Exercise requirements:
[a] In the article on European coverage of Theresa May's campaign, what headline did the Swedish news magazine Fokus run on its front cover?
[b] Please continue the article on European coverage of Theresa May's campaign from its last sentence.
Given passage: Begin
The Germans invented the word. But Schadenfreude was laced through much European coverage of Theresa May's Brexit election campaign.

The prime minister, once a Remainer, has became the pin-up for British nativism on the continent. And many commenters can barely conceal their delight that Thursday's election was not the push-over she had thought.

Europe's best-selling paper, Germany's populist and conservative Bild, gleefully described Mrs May's campaign as a "disaster". Accompanied with an unflattering slack-jawed photo of the Tory leader, the tabloid last week ran the headline "Why Theresa May has suddenly lost all credit with the Brits".

On the eve of poll the paper made it clear to its large working class readership that the Conservative could hurt them as well as her own people. "Thursday's vote could have grave consequences for Germany," Bild headlined on Wednesday.

This is the thrust of European coverage of Britain's elections: the UK's struggling economy - only Greece can match falling real incomes here - hurts, for example, German exports. The collapse of the pound and post-Brexit chaos could do even more damage. Bild quoted Fabian Zuleeg of the European Policy Centre, a think tank. The "extreme uncertainty" of a hard Brexit, he said, could shave several tenths of a percentage point off German growth. That, he said, would be a "drastic cut".

Bild: Brexit has grave consequences for Germany too


The front cover of Swedish news magazine Fokus was widely shared on UK social media after it ran another unfortunate image of Mrs May emblazoned on a union flag under the headline "Mayday! Mayday". The Tories, the subheader declared in Swedish, were "sinking at full sail", a wonderful idiom suggesting her party was going down, even if, in her pomp, she does not realise it.



Ahead of polls opening the common narrative across the EU seemed to be that Mrs May would lose on Thursday, even if she won. El País, in Madrid, was scathing in its election analysis. The UK Prime Minister was "la dama de porcelana", according to British writer John Carlin. "Theresa May wanted to present herself as Iron Lady 2.0.
Given passage: End
Input data: Begin
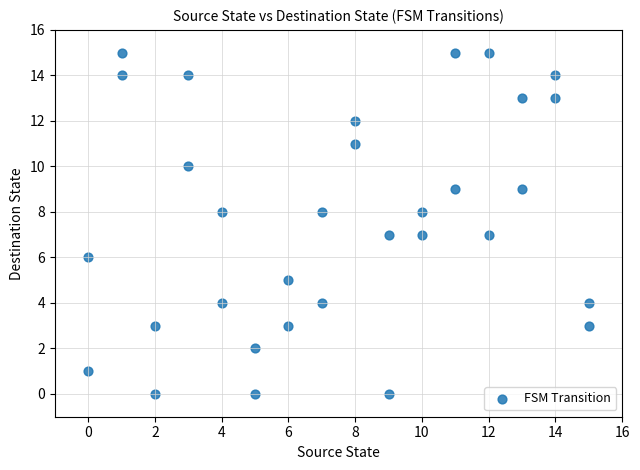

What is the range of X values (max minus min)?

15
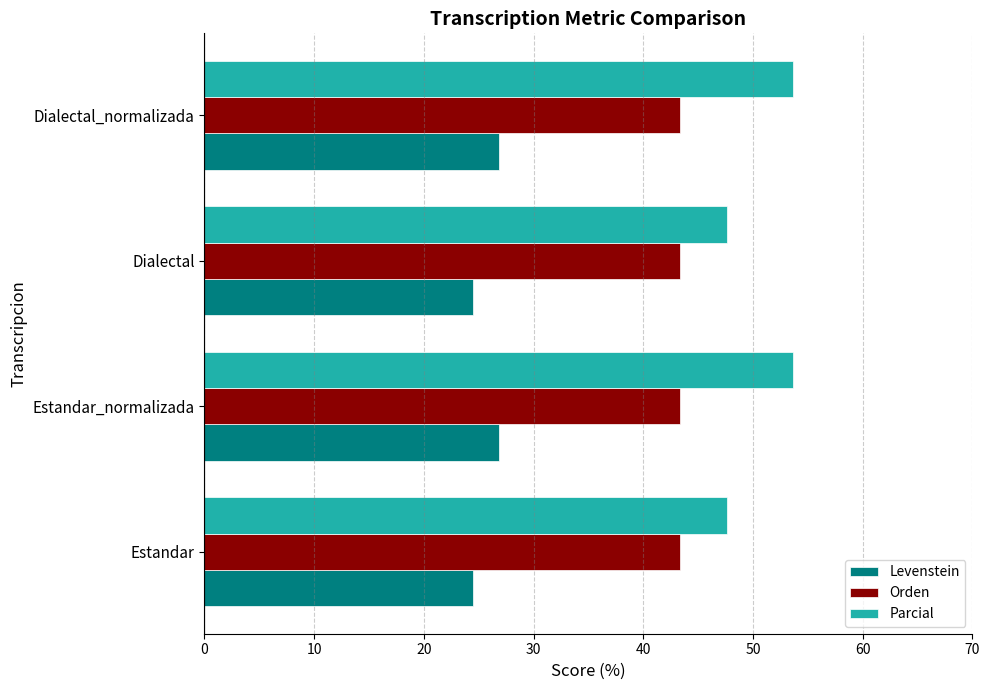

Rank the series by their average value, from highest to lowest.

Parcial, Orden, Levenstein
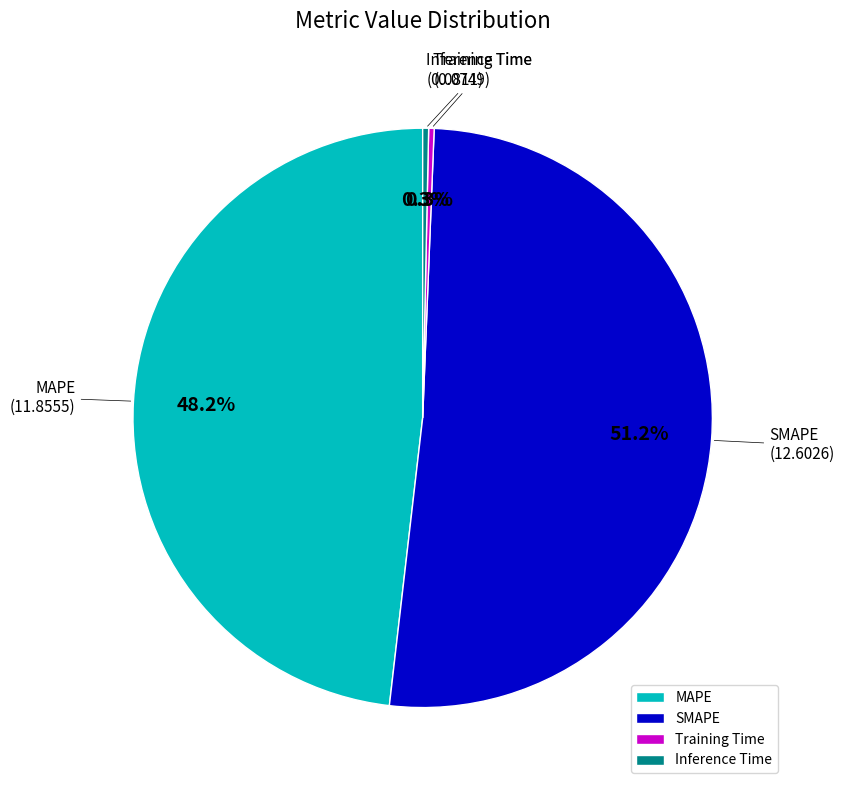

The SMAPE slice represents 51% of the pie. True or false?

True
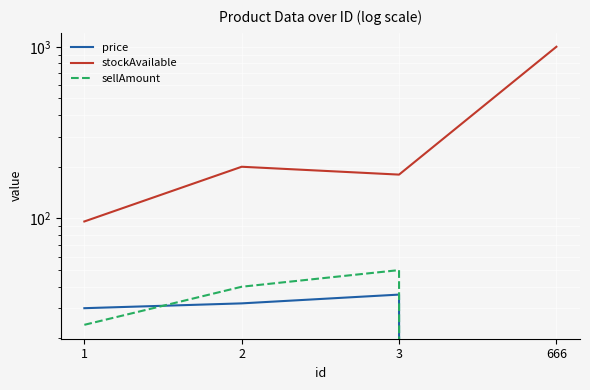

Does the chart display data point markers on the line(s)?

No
Input data: End
Answers by task:
[a] "Mayday! Mayday"

[b]
She did nothing wrong in her first six months as prime minister within her parliamentary comfort zone. But ever since she started the campaign and came under public scrutiny day after day, she has appeared inadequate, turned in to a porcelain lady, hard on the outside but soft on the inside."

El País's more conservative rival, ABC, was even less flattering. Mrs May, it said, was a "pyromaniac firefighter" Its theory: the Tories first set the fire burning down Britain - Brexit - and are now claiming they are the only force that can put the blaze out.

Milan's Corriere della Sera had a little more comfort, albeit under the headline "All Premier May's Missteps". Mayism, it said, should not be dumped altogether after finding a third way between globalism and nationalism and avoiding the wave of populism across Europe. But it added that this was no more "rhetorical packaging than a coherent set of policies". Whatever happened on Thursday, it concluded Mrs May "will come out heavily damaged both at home and abroad".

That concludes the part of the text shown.